Monday, Aug. 13, 1923

Journalist's Luck

There is such a thing as journalistic luck. When President Harding died suddenly and unexpectedly, a representative of the Associated Press was waiting outside the Presi- dent's door in the hallway-- almost deserted because it was thought that the President's health was improving. Regardless of this fact an Associated Press man had been on hand continuously. As soon as the President collapsed, the reporter was away with the news. Telegraph operators had been ordered not to leave their instruments. Only a few minutes later the news was in newspaper offices throughout the country. That was journalistic preparedness, not journalistic luck. But what befell Samuel George Blythe and The Saturday Evening Post was decidedly luck. Only a few days before the President died the Post published an article, A Calm Review of a Calm Man, by Mr. Blythe. It was a review of Mr. Harding's career as President, a favorable estimate of his character and achievements. At the time he wrote the article, or even at the time it was sent to press, Mr. Blythe could not possibly have had knowledge of even the President's illness. Nevertheless, by a fortunate accident he "beat" all the other accounts of the President's life and personality which have since appeared.

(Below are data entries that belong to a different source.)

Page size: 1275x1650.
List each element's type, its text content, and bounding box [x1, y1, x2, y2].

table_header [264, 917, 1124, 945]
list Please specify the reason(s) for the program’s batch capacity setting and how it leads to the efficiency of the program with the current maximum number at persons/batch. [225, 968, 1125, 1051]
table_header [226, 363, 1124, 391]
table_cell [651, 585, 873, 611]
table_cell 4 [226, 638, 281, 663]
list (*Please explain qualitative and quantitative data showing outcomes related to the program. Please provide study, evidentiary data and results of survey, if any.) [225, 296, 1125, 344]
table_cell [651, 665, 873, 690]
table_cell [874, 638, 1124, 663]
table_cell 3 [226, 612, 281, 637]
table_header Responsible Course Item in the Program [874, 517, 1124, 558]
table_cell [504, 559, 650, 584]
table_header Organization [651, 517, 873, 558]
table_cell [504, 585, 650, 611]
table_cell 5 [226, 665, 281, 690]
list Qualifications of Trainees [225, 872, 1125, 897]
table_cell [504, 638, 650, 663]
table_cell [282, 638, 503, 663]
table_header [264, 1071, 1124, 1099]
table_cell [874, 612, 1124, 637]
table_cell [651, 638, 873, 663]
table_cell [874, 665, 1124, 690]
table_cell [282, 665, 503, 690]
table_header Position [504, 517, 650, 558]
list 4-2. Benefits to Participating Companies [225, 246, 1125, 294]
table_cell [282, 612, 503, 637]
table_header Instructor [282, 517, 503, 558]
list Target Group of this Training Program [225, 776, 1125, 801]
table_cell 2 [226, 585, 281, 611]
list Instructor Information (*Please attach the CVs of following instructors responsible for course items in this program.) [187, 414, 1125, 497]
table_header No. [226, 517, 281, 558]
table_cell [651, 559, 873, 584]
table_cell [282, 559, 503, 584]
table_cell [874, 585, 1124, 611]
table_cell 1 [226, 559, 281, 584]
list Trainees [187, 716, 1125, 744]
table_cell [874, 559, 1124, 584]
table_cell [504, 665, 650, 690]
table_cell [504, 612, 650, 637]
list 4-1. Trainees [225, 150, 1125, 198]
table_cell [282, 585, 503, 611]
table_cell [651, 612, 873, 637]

Mr. Blythe said in part: "The real defect of the Harding Administration, as it reacts on the people, is that it doesn't make noise enough. It isn't showy enough. It is too calm. . . . This man Harding is neither noisy nor brilliant, in the showy acceptance of that term. He is not loud and declamatory. He is a modest man--too modest, no doubt --and a calm man, and a man with a philosophy that has not worked out so badly, as will be shown. . . . "How much work does the President do? ... Rudolph Forster has been executive clerk at the White House since McKinley was President. . . . Forster says that the burden of work the President has to do now is five times greater than the Presidential work was in McKinley's days in the White House, and three times greater than during the time Roosevelt was President. And greater now than ever before, even during the War days. . . ."

The chance by which Mr. Blythe printed these things just when the public was eager to read them, did not end there, however. Just before the President died Mrs. Harding was reading to him, and she was reading from Mr. Blythe's article. There are various accounts of the President's last utterance, disagreeing as to the exact words, but agreeing in substance. One account had it that he said: "That's good, go on;" another that he said: "It was fine of Sam to say that; go on."

This man, of whom the President was thinking kindly at the moment of death, was born in 1868 at Geneseo, N. Y. (also the birthplace of Senator Wadsworth of that state). His father was owner of two country weeklies. At 19 Samuel Blythe and another boy bought a newspaper in a western town. It was a fiasco and went to pieces quickly. For several years he " free-lanced " around the country. At one time he was a re- porter, at another a proofreader, at still another an editorial writer. Once he was run out of a southern town and almost shot for harassing a local politician in the press. He ended his wanderings on becoming an editor in Buffalo (1893-98). Later he went to New York as editor of The Cosmopolitan, then to Washington as political correspondent of The New York World. Since 1907 Mr. Blythe has been a staff writer for The Saturday Evening Post.